Kraft's works were exhibited in major museums and art institutions, such as the State Hermitage museum (Innovation as an Artistic Technique, 2018), Saint Petersburg Stieglitz State Academy of Art and Design (Weather Forecast: Digital Cloudiness, 2018), ZKM Center for Art and Media Karlsruhe (Negative Space. Trajectories of Sculpture, 2019), MAXXI (Italy), Alexander S. Onassis Foundation (Greece), Espacio Fundación Telefónica (Spain), iMAL (Belgium), Jeu de Paume (The World According to AI, 2025), Zeppelin Museum Friedrichshafen (Cryptomania, 2023), MMOMA, MAMM, PERMM, Tretyakov Gallery, and the Polytechnic Museum.

He participated in biennials, festivals, and art shows, including Ars Electronica (Austria), Impakt Festival (Netherlands), WRO Biennale (Poland), Moscow International Biennale for Young Art (Russia), The 5th Ural Industrial Biennale (Russia), The European Fine Art Fair (Netherlands), Vienna Contemporary (Austria), Manifesta X (Russia), WRONG Biennale, Kyiv Biennale (Ukraine), Beijing International Art Biennale (China), Hong Kong International AI Art Festival.

=== Solo shows ===

- 2014 — Wanderings — Rundum, Tallinn, Estonia.
- 2018 — Ákkta, Anna Nova Gallery, St. Petersburg.
- 2019 — Content Award Studies, Alexander Levy Gallery, Berlin
- 2019 — Printed Matter, Museum of Print, Saint Petersburg.
- 2022 — Lies, Half-Truths & Propaganda [The Bad, the Worse, and the Worst]
- 2024 — Engineering Truth, Art Center Ongoing, Tokyo, Japan.

== Collections ==

Kraft's works are the part of institutional collections of Multimedia Art Museum, Moscow, Kuryokhin Center (Russia), Colección Solo (Spain), ZKM Center for Art and Media Karlsruhe (Germany), Ripley's (USA), Cyland Video Archive (USA), and personal collections.

== Awards ==

In 2017, he was included in the New East 100, a list of people and projects shaping the world today by Calvert Journal. In 2020, The Art Newspaper listed him among the most prominent artists of Russian origin.

Kraft was the finalist of the 2021 Re:Humanism Art Prize (Italy), the 2022 Austrian Blockchain Award and the Jury Award at the New Technological Art Award (Belgium), the 2023 Lumen Prize (UK), the 2024 Falling Walls Science Summit Award (Germany).

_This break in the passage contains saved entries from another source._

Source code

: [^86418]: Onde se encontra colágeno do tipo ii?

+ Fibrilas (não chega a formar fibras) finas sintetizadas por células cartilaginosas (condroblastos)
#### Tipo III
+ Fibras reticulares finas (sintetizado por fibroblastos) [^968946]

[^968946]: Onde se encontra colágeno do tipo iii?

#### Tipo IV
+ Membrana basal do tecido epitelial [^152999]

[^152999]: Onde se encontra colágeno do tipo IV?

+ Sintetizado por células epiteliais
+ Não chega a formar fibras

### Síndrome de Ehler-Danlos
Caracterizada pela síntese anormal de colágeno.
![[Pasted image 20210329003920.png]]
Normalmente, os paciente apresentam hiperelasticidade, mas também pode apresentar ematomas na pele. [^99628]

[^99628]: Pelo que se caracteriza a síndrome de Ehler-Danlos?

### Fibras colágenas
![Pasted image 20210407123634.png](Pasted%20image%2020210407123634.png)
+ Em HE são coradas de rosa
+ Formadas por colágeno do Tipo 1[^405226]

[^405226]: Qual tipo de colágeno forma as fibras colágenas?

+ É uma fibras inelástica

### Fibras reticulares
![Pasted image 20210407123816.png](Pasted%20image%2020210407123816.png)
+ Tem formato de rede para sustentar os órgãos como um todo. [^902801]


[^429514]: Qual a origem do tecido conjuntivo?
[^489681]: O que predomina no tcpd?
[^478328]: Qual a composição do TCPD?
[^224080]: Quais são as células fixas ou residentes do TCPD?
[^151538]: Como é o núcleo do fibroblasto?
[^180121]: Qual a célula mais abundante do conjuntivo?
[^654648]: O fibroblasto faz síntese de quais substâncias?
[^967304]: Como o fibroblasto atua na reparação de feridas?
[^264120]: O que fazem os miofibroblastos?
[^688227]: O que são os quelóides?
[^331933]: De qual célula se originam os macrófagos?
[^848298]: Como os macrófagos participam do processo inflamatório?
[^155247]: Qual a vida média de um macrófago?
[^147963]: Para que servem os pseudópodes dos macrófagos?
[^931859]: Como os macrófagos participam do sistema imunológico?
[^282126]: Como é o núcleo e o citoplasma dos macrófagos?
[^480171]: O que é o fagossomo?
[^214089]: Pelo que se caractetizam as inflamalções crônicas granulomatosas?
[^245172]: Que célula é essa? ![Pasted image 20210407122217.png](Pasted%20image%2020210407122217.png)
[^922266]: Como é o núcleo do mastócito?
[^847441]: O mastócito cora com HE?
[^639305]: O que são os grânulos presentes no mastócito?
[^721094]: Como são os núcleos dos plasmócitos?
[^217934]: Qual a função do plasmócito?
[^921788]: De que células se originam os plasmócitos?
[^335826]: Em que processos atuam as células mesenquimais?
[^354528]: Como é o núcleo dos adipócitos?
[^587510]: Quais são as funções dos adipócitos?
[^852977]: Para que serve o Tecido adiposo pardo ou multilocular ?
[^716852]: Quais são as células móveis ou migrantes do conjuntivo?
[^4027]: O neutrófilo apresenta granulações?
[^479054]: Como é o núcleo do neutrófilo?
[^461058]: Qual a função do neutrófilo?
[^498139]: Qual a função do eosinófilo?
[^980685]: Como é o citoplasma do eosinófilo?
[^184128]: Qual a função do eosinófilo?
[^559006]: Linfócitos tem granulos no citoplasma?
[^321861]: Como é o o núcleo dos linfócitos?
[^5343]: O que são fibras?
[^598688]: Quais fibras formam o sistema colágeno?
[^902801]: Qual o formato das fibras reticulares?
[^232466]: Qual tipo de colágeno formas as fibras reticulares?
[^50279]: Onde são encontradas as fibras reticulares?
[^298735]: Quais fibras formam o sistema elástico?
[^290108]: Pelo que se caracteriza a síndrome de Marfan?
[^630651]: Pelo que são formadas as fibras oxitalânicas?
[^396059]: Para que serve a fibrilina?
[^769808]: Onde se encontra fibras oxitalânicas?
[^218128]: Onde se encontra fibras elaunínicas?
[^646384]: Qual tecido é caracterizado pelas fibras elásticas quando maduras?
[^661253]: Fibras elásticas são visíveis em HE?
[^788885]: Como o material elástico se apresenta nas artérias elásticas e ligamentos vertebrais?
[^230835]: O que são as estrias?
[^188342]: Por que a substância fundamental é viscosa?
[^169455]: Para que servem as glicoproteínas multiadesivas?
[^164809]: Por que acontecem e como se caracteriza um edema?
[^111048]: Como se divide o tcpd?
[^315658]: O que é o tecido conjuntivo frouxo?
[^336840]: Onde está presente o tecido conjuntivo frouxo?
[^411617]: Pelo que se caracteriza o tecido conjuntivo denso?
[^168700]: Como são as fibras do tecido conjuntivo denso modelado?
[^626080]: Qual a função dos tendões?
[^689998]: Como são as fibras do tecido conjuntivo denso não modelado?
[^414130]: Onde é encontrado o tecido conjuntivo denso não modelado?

He was awarded the 2019 Garage Arts and Technology grant, S+T+ARTS residency and a S+T+ARTS Prize honorary mention (EU). Previously, he was shortlisted for the Kandinsky Prize and Innovation Prize, the Sergey Kuryokhin Contemporary Art Award (Young Artist of the Year), the Creative Enterprise Award by the University of the Arts London, and Pulsar The Open Art Prize.